Too Big to Fail? Falling for, in, and out of the Defect of Happiness

Because I’m happy / Clap along if you feel like happiness is the truth / Because I’m happy / Clap along if you know what happiness is to you (Williams 2013, online)

Pharrell Williams’ most famous song “Happy” reached the top charts in numerous countries, spreading good vibes of ‘dancing on air’. The song would indicate that happiness is the fact of being satisfied with what we have, and the act of thinking positively, a smile on our face. If Williams here addresses less the pursuit of happiness than happiness as a state of mind, he does musically render a long tradition of considering happiness as the life goal.

Happiness as a concept, or even as a practice, has been the bonfire around which philosophies, religions, cultures, customs, rituals have been developed.

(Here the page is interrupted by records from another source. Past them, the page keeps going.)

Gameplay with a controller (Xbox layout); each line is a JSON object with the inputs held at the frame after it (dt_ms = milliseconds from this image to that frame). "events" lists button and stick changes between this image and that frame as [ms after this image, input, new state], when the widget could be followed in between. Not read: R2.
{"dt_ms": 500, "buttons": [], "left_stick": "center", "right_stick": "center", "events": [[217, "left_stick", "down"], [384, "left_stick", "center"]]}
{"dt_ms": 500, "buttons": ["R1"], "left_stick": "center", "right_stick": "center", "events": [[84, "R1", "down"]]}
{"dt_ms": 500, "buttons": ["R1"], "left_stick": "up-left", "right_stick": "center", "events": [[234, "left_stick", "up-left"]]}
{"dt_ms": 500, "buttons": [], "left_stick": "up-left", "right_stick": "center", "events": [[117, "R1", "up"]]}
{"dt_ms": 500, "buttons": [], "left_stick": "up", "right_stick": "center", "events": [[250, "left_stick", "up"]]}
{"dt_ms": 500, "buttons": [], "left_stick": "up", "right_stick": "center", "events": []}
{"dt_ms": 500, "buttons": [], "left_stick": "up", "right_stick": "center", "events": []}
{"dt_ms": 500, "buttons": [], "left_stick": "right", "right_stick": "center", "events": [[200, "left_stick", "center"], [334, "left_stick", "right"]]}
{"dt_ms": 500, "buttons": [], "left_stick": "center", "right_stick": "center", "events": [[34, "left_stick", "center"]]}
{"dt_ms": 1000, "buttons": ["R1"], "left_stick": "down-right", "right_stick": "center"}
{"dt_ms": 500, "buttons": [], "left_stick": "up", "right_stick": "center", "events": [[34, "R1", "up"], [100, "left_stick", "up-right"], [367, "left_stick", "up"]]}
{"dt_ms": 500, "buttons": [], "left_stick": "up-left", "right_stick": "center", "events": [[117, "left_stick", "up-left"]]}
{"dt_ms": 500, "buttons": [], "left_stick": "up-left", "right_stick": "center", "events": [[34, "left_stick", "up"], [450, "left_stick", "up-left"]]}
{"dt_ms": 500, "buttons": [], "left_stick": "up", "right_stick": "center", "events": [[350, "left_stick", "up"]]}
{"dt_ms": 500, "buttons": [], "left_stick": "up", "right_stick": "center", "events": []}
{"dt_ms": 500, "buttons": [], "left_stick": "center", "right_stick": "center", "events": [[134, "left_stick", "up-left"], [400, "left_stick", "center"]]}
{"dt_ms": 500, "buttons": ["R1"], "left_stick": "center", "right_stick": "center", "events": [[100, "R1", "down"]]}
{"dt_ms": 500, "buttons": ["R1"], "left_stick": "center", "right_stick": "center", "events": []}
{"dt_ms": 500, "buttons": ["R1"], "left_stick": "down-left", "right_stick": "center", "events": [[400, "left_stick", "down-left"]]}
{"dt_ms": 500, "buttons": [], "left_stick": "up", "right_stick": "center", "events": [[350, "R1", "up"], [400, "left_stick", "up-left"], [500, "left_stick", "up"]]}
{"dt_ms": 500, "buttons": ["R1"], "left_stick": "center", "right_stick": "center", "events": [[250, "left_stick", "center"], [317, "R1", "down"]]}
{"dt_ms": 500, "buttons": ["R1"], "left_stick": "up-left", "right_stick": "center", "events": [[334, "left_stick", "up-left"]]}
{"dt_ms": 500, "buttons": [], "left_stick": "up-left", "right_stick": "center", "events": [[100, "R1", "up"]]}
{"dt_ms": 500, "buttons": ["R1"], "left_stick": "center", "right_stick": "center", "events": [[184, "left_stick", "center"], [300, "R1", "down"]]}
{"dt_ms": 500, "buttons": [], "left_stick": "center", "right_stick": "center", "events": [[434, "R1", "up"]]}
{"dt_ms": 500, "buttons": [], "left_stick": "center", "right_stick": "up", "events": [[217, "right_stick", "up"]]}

Aristotle’s notion of eudaimonia in his Nicomachean Ethics (2014 [4th century BC], 1095a15-25), Al-Ghaz?l?’s reflection on sa’?da in The Alchemy of Happiness (1964 [12th century], e.g., chapters I and VIII), and some areas of the diverse utilitarian ethics, notably with Hume’s Enquiry Concerning the Principles of Morals (1751), are three examples among a long list of thinkers who analyze and define what happiness is and prescribe what it should be. Studies also focus on representations and expressions of happiness in media as eclectic as possible, such as novels and movies. For Piyush Gotise and Bal Krishna Upadhyay, the ancient Indian novel Hitopade?a develops a six-stage model in the pursuit of sukha (2018, 867-873). One could also see in Agnès Varda’s movie Le bonheur [Happiness] (1965) a feminist critique of marriage and of family life as the keys to women’s happiness. The movie illustrates how, in patriarchal societies, only the male happiness prevails, as Émilie, François’s mistress, explains to him: “You are my happiness. You and your life” (Varda 2007 [1965], 01:13:47; our translation).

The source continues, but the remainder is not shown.